Retype every one of the entries below without changing a single character. Omit the pictures from your answer.

## Begin Items

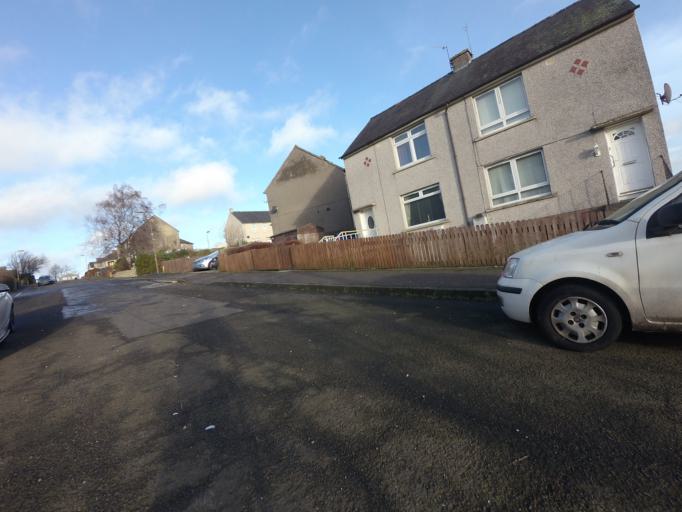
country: GB
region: Scotland
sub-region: West Lothian
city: West Calder
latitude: 55.8771
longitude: -3.5862
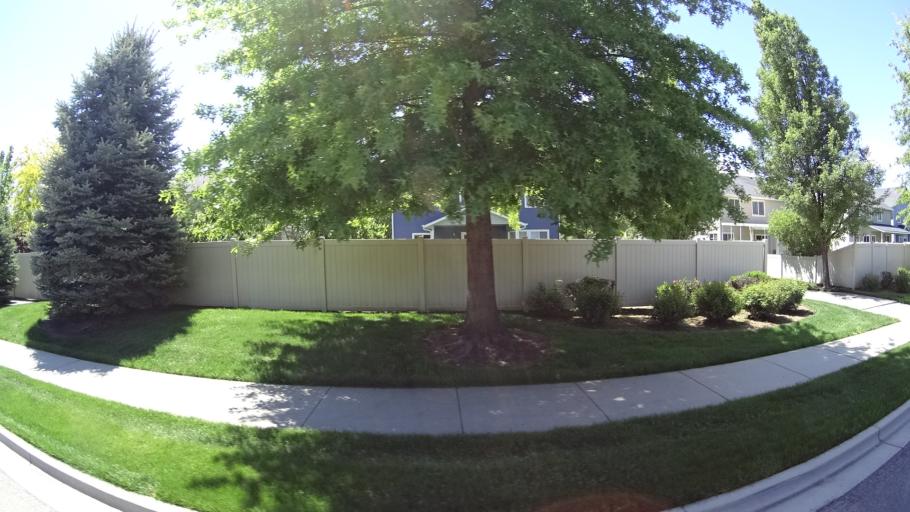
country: US
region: Idaho
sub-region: Ada County
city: Meridian
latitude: 43.6285
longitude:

## End Items

- **Task response**:
country: GB
region: Scotland
sub-region: West Lothian
city: West Calder
latitude: 55.8771
longitude: -3.5862
country: US
region: Idaho
sub-region: Ada County
city: Meridian
latitude: 43.6285
longitude:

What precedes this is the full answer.